2. Trampa mortal

En el momento del choque, Virginia DiChiara, una auditora de cuarenta y cuatro años que trabaja para la firma Cantor Fitzgerald, se dispone a subir a un ascensor que la llevará desde el Sky Lobby del piso 78 a su despacho en el piso 101. El ascensor se retrasa unos segundos porque un hombre llega tarde y las puertas vuelven a abrirse para acogerlo. Sin saberlo, esos segundos robados le salvarán la vida. Empieza el ascenso. E

Una terrible sacudida golpea la cabina del ascensor. Los cables de acero que la sostienen sobre un abismo de casi ochenta pisos han sido cortados. Una lluvia de chispas es el preludio del pánico. Las luces del ascensor se extinguen. En la tiniebla, Virginia vislumbra un resplandor azul por la rendija de la puerta. Es la lluvia de combustible que cae en cascada por el hueco del ascensor y que se filtra en la cabina. Uno de los ocupantes consigue abrir la puerta y trepar al piso, desierto. Virginia siente el combustible empapándole las manos, el pelo, la cara y la ropa. Prende en llamas. Lucha por apagar con las manos el fuego que la devora, dejándose la piel en el empeño. Pese a la conmoción, acierta a ver cómo una marea espectral se esparce gelatinosamente por todas partes. Humo. En ese instante, alguien la reconoce. Virginia siente que varias manos la sujetan. Alguien le echa agua en las quemaduras. La punzada de dolor es atroz, y pierde el sentido. Entre varias personas, consiguen llevarla hasta la escalera. Allí recobra el sentido y, medio moribunda, emprende un descenso de setenta pisos.

Virginia es una de las afortunadas. En el momento del impacto, sus aproximadamente mil compañeros de trabajo en Cantor Fitzgerald estaban ya en sus mesas de trabajo en las oficinas de la compañía ubicadas entre el piso 101 y el 106. Aquellos a los que la explosión no ha despedazado o carbonizado al instante están en ese momento saltando al vacío desde cien pisos de altura, acosados por las llamas, la asfixia y la desesperación. Virginia, afortunadamente, no puede verlos. Quien sí puede hacerlo son aquellos que han quedado atrapados justo un piso por encima, en un lugar hasta hace apenas minutos reservado para una de las vistas más espectaculares del mundo.

En los pisos 106 y 107 de la torre Norte se encuentra el lujoso restaurante Windows of the World, que ofrece un menú exclusivo y legendarias vistas de hasta ochenta kilómetros. Hoy, las vistas se ahogan en la marea de humo.

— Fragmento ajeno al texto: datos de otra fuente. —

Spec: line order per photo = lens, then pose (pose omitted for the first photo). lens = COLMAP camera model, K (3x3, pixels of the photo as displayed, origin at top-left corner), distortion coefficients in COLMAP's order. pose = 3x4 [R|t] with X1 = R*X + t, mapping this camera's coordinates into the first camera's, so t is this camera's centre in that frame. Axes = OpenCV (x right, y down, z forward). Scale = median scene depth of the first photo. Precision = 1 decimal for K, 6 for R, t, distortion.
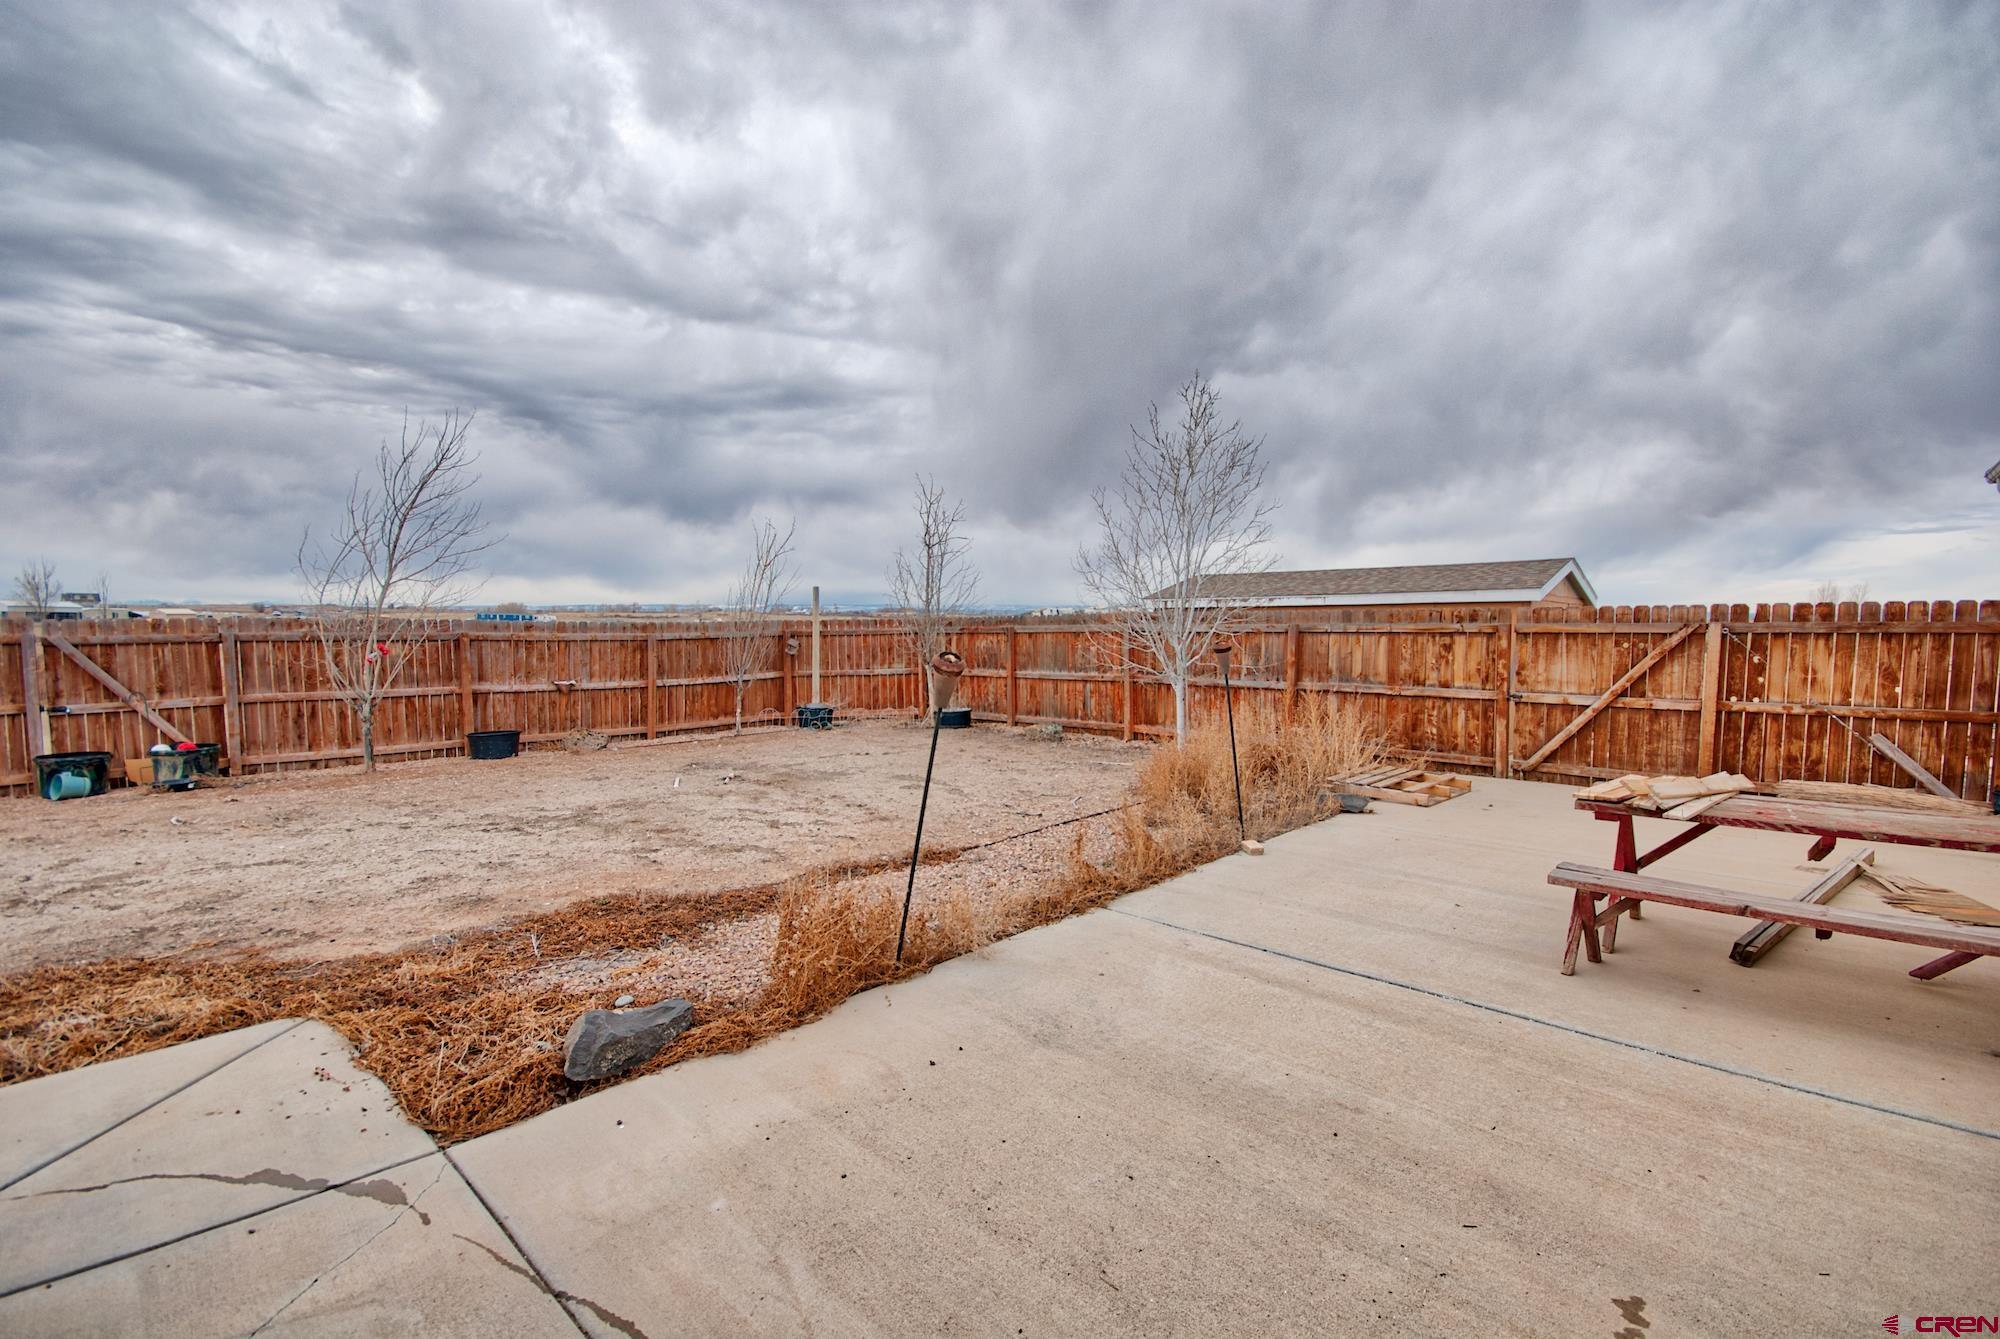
lens RADIAL K [[866.0, 0, 1005.4], [0, 866.0, 675.0], [0, 0, 1]] dist [0.002715, 0.000164]
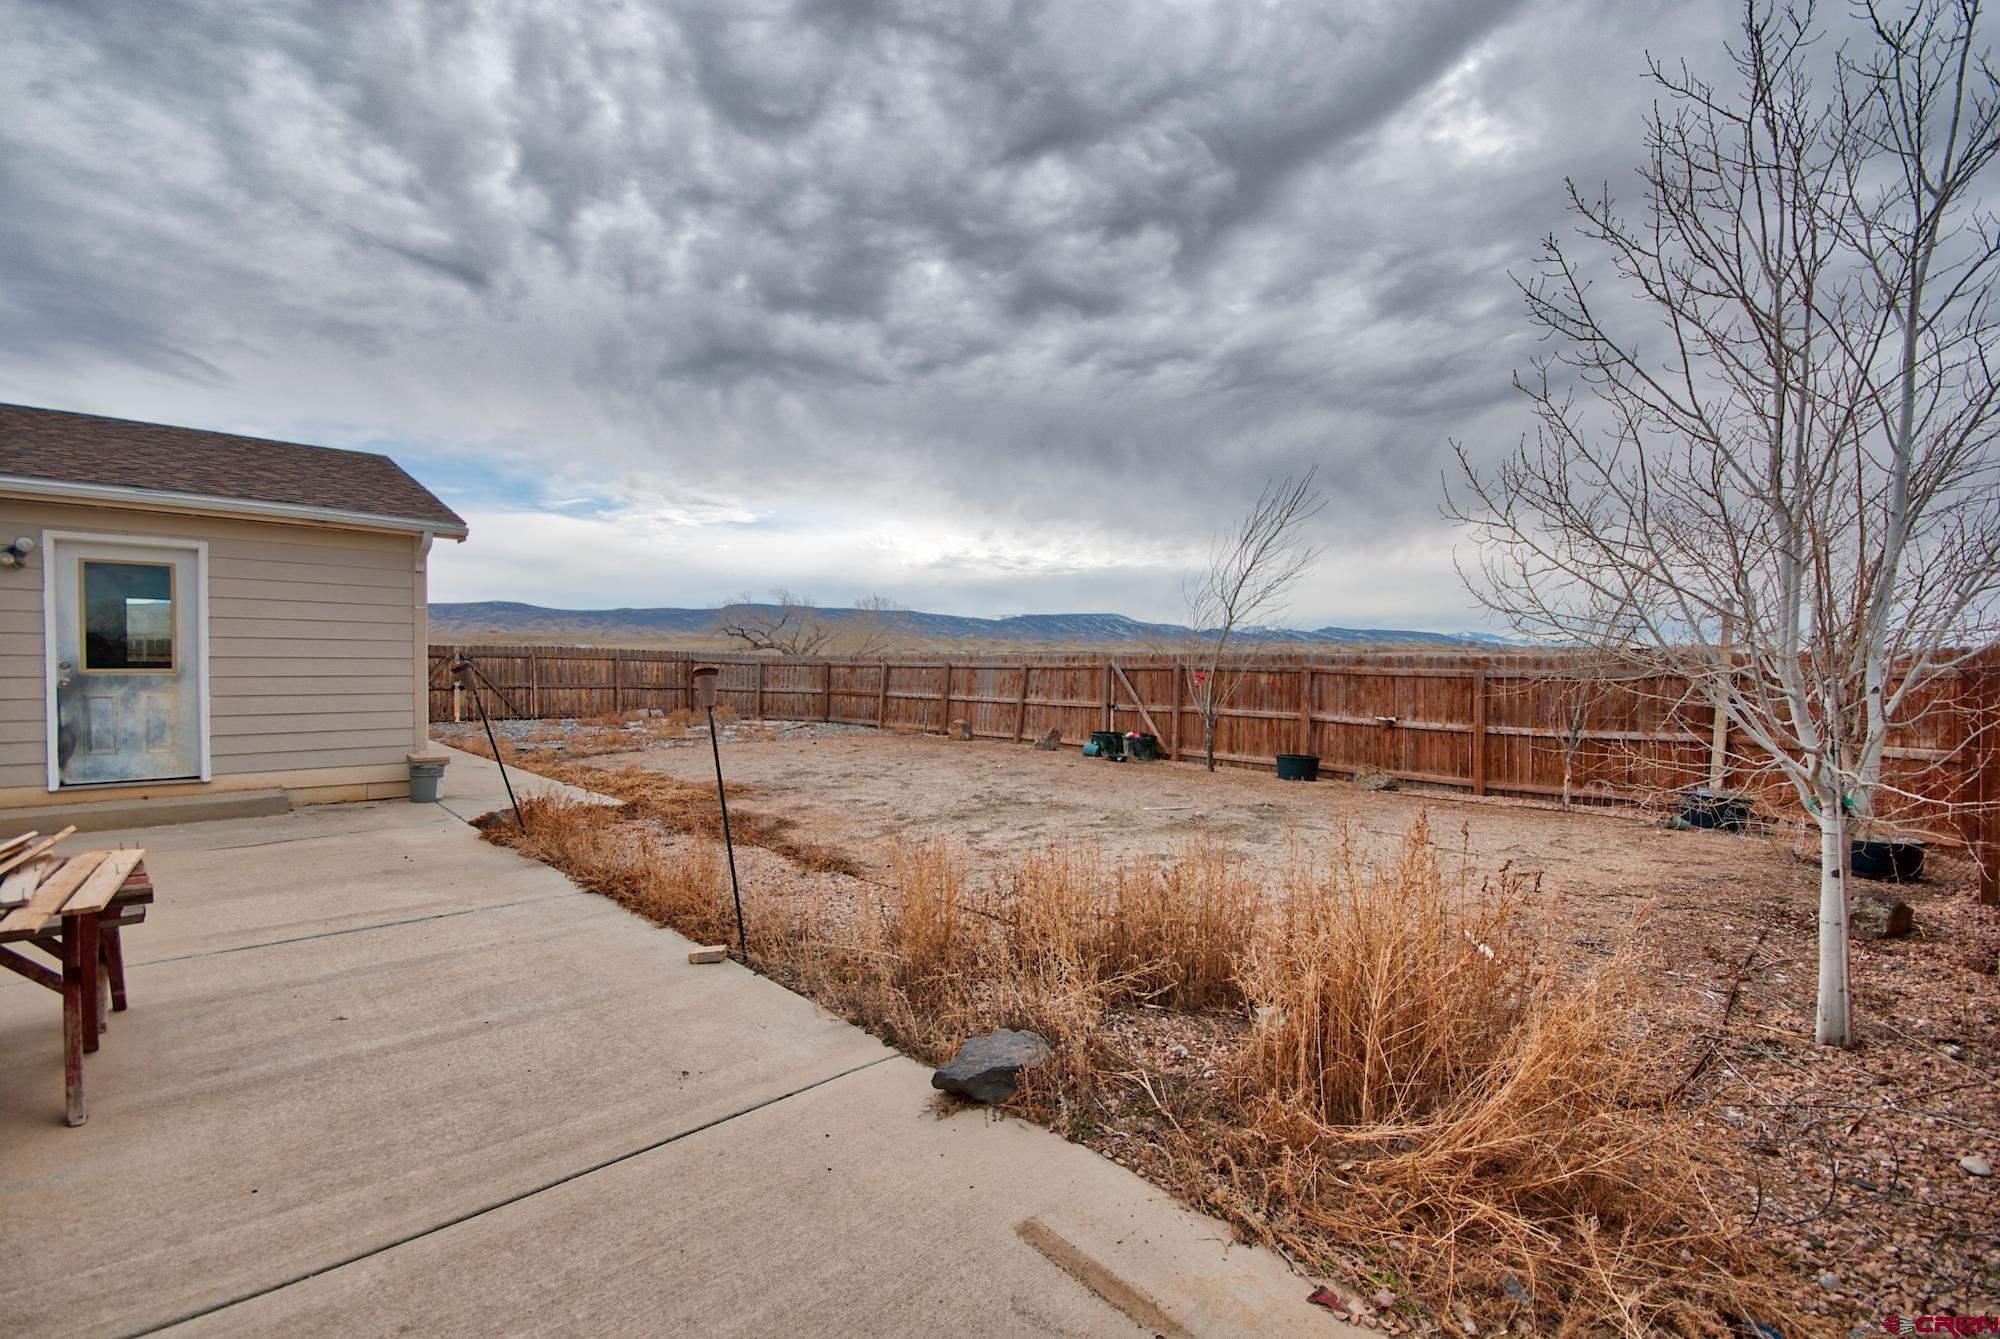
lens RADIAL K [[866.0, 0, 1006.4], [0, 866.0, 672.0], [0, 0, 1]] dist [0.002715, 0.000164]
pose [[-0.028847, 0.012118, -0.999510, 0.472202], [-0.065674, 0.997743, 0.013992, -0.028895], [0.997424, 0.066046, -0.027986, 0.596451]]
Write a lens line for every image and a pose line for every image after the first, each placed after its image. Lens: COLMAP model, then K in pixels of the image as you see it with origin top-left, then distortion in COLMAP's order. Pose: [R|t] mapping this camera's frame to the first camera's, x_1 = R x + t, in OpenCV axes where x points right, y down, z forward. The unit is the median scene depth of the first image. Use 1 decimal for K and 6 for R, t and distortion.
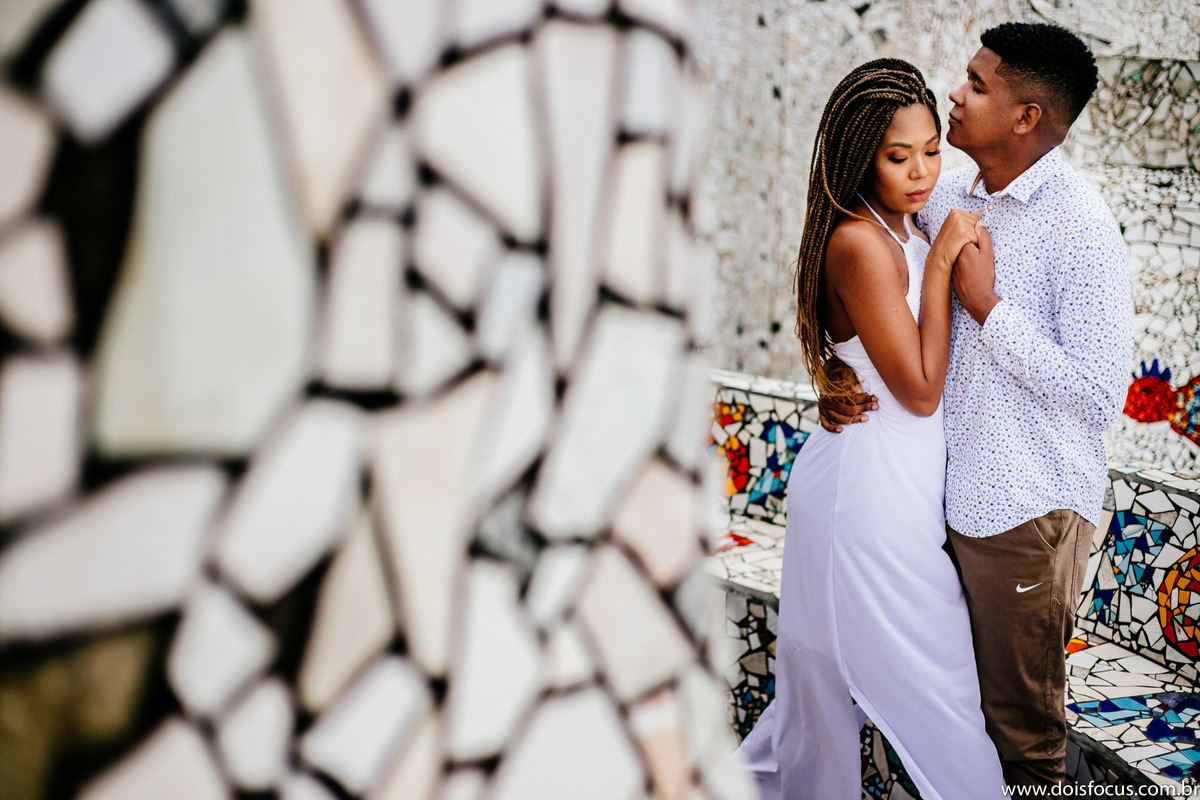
lens RADIAL K [[1854.9, 0, 599.2], [0, 1854.9, 400.8], [0, 0, 1]] dist [-0.053980, 0.000000]
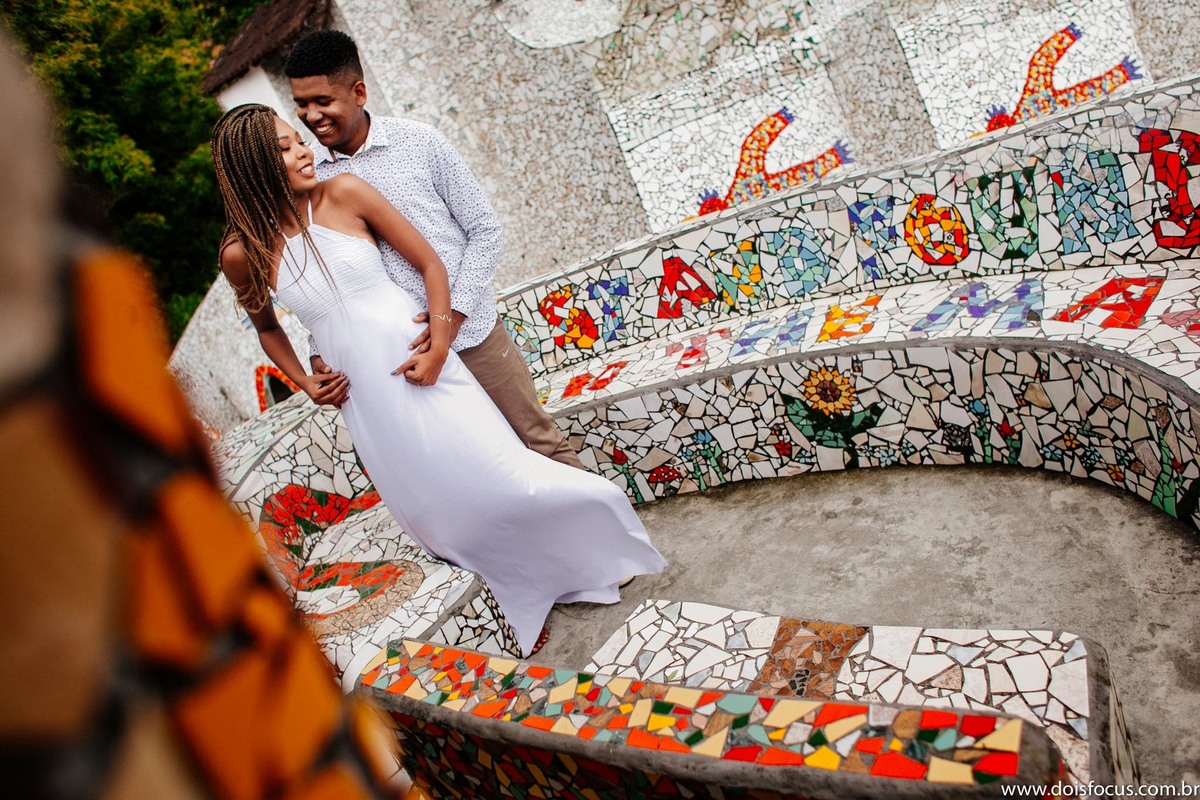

No es un humo corriente: es una nube tóxica, espesa e impenetrable. Para aquellos atrapados en la cima de la torre no hay escapatoria posible por escaleras ni ascensores. Su única opción sería un rescate en helicóptero por la azotea, pero el humo impide que puedan aterrizar. El restaurante cuenta con noventa y siete trabajadores, todos ellos en su puesto. Uno de ellos, el chef Norberto Hernández, es fotografiado al saltar desde el piso 106. Su imagen se convierte en un macabro emblema de la tragedia. El que se entrega a una caída de cien pisos es un hombre mayor, abuelo de familia numerosa. Al precipitarse al abismo parece sereno, con la mirada sellada. Como si ya supiese que ni uno solo de sus compañeros sobrevivirá.

Diez pisos más abajo, Chuck Allen oye otro ruido escalofriante, el chirrido de toda la estructura metálica debatiéndose de un lado a otro cuatro o cinco veces hasta que el edificio se detiene y una calma mortal lo paraliza todo. No se disparan alarmas de incendio, ni se oyen advertencias por megafonía. Nada. La trampa está sellada.